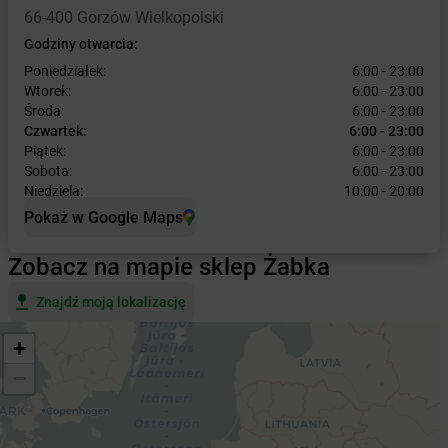
66-400 Gorzów Wielkopolski
Godziny otwarcia:
Poniedziałek:
6:00 - 23:00
Wtorek:
6:00 - 23:00
Środa:
6:00 - 23:00
Czwartek:
6:00 - 23:00
Piątek:
6:00 - 23:00
Sobota:
6:00 - 23:00
Niedziela:
10:00 - 20:00
Pokaż w Google Maps
Zobacz na mapie sklep Żabka
Znajdź moją lokalizację
+
−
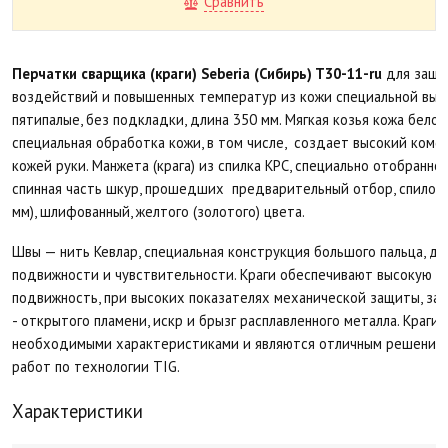
Сравнить
Перчатки сварщика (краги) Seberia (Сибирь) T30-11-ru
для защи
воздействий и повышенных температур из кожи специальной выде
пятипалые, без подкладки, длина 350 мм. Мягкая козья кожа белого 
специальная обработка кожи, в том числе, создает высокий комф
кожей руки. Манжета (крага) из спилка КРС, специально отобранного
спинная часть шкур, прошедших предварительный отбор, спилок о
мм), шлифованный, желтого (золотого) цвета.
Швы — нить Кевлар, специальная конструкция большого пальца, д
подвижности и чувствительности. Краги обеспечивают высокую т
подвижность, при высоких показателях механической защиты, з
- открытого пламени, искр и брызг расплавленного металла. Краги 
необходимыми характеристиками и являются отличным решением
работ по технологии TIG.
Характеристики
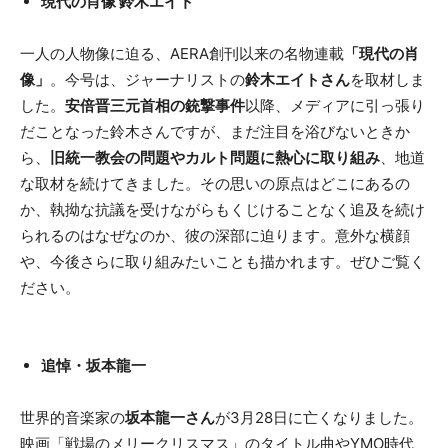
現代の肖像 鈴木エイト
一人の人物像に迫る、AERA創刊以来の名物連載
「現代の肖
像」
。今号は、ジャーナリストの
鈴木エイトさん
を取材しま
した。
安倍晋三元首相の銃撃事件
以降、メディアに引っ張り
だことなった鈴木さんですが、まだ注目を浴びないときか
ら、
旧統一教会の問題やカルト問題に熱心に取り組み
、地道
な取材を続けてきました。その思いの原点はどこにあるの
か、執拗な抗議を受けながらもくじけることなく追及を続け
られるのはなぜなのか、彼の深部に迫ります。意外な横顔
や、今後さらに取り組みたいことも描かれます。ぜひご覧く
ださい。
追悼・坂本龍一
世界的音楽家の
坂本龍一さん
が3月28日に亡くなりました。
映画「戦場のメリークリスマス」のタイトル曲やYMO時代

§ **PROBLEM STATEMENT**:
Render as a numbered list the lines from the one containing "現代の肖像 鈴木エイト" through the end of the rows, both ends included, leaving out any blank lines.

§ **COMPLETED TASK**:
1. 現代の肖像 鈴木エイト
2. 一人の人物像に迫る、AERA創刊以来の名物連載
3. 「現代の肖
4. 像」
5. 。今号は、ジャーナリストの
6. 鈴木エイトさん
7. を取材しま
8. した。
9. 安倍晋三元首相の銃撃事件
10. 以降、メディアに引っ張り
11. だことなった鈴木さんですが、まだ注目を浴びないときか
12. ら、
13. 旧統一教会の問題やカルト問題に熱心に取り組み
14. 、地道
15. な取材を続けてきました。その思いの原点はどこにあるの
16. か、執拗な抗議を受けながらもくじけることなく追及を続け
17. られるのはなぜなのか、彼の深部に迫ります。意外な横顔
18. や、今後さらに取り組みたいことも描かれます。ぜひご覧く
19. ださい。
20. 追悼・坂本龍一
21. 世界的音楽家の
22. 坂本龍一さん
23. が3月28日に亡くなりました。
24. 映画「戦場のメリークリスマス」のタイトル曲やYMO時代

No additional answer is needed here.